■ YOUR TASK
Give back every line of the data exactly. Pictures are not part of the copy.

■ DATA EXTRACT
>>>>
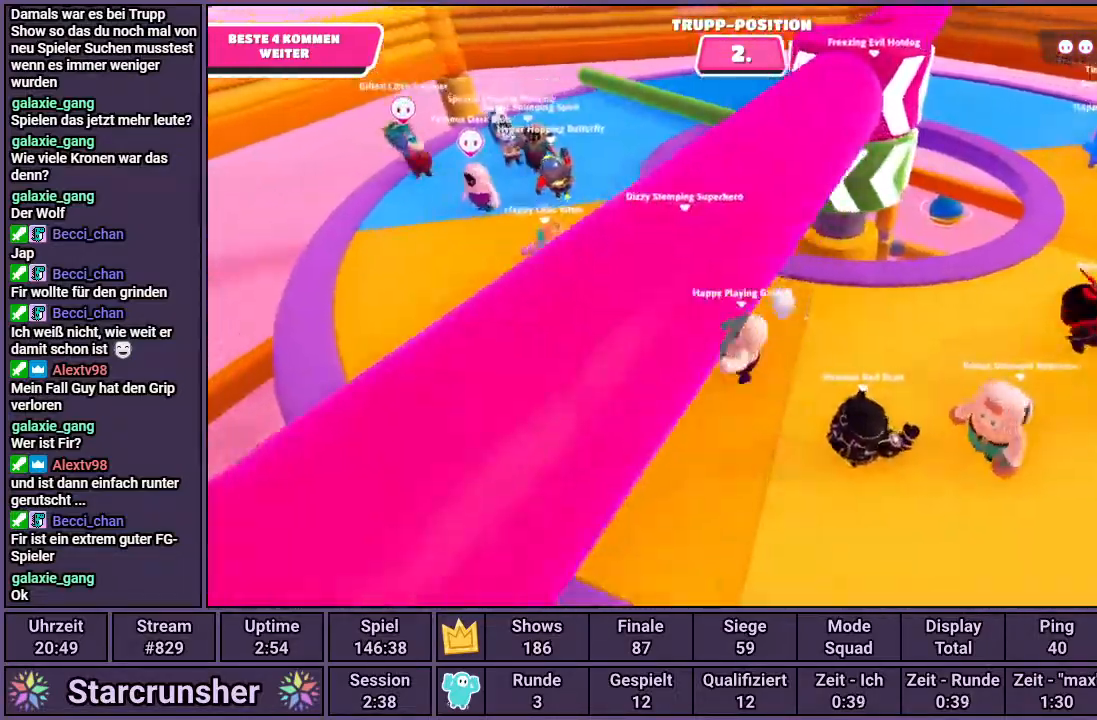
{"buttons": [], "left_stick": "up-left", "right_stick": "right", "events": [[133, "right_stick", "right"]]}
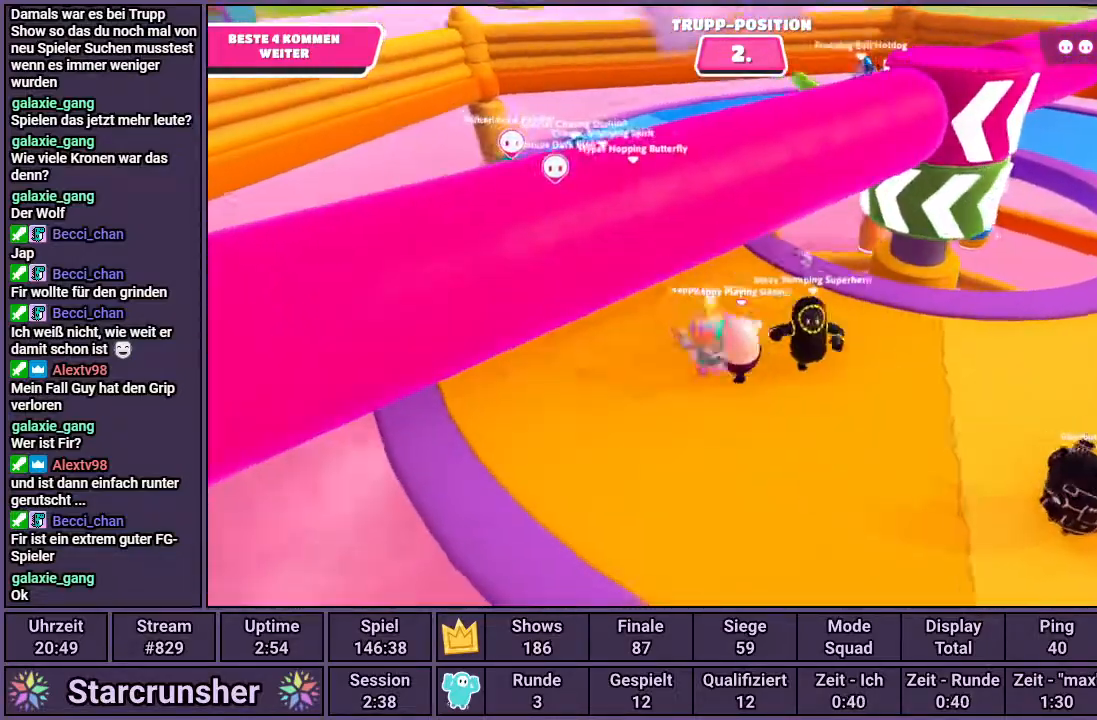
{"buttons": [], "left_stick": "up-left", "right_stick": "right", "events": []}
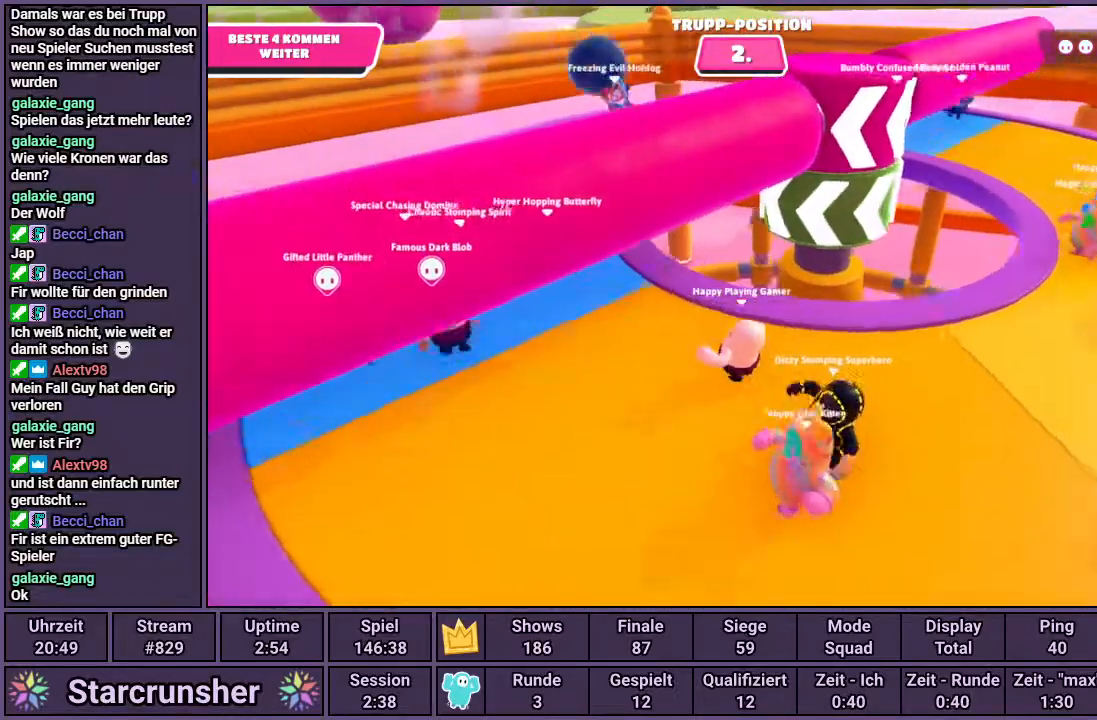
{"buttons": [], "left_stick": "up-left", "right_stick": "right", "events": []}
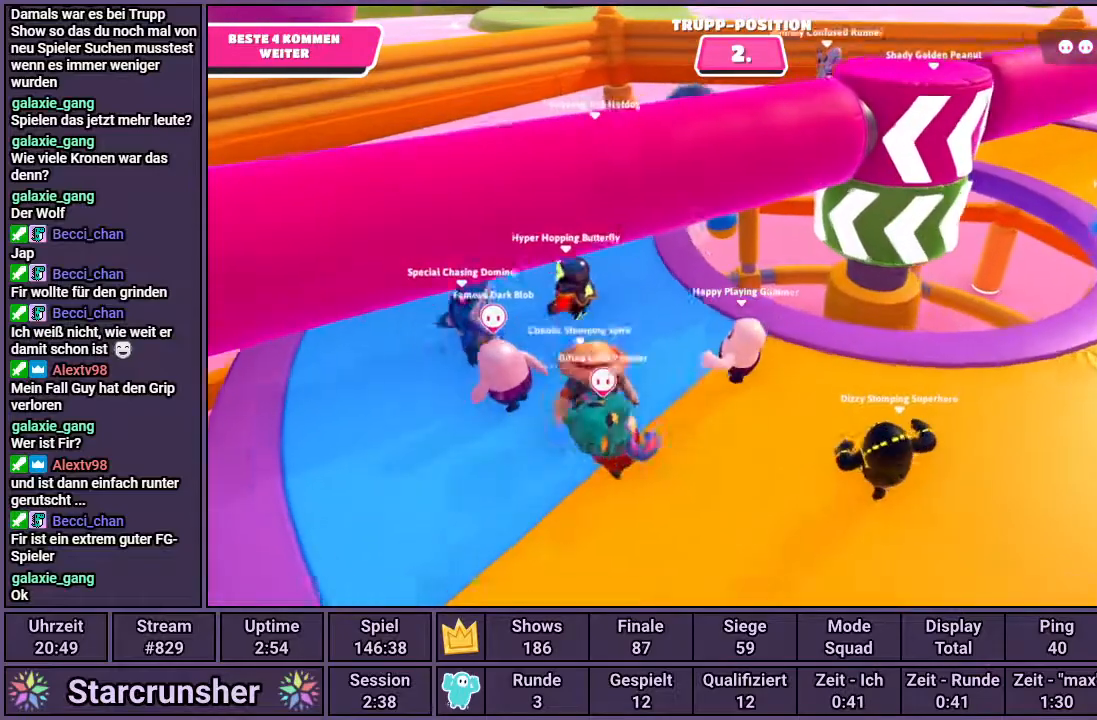
{"buttons": [], "left_stick": "up-left", "right_stick": "right", "events": [[67, "right_stick", "center"], [383, "right_stick", "right"]]}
<<<<
■ ANSWER
{"buttons": [], "left_stick": "up-left", "right_stick": "right", "events": [[133, "right_stick", "right"]]}
{"buttons": [], "left_stick": "up-left", "right_stick": "right", "events": []}
{"buttons": [], "left_stick": "up-left", "right_stick": "right", "events": []}
{"buttons": [], "left_stick": "up-left", "right_stick": "right", "events": [[67, "right_stick", "center"], [383, "right_stick", "right"]]}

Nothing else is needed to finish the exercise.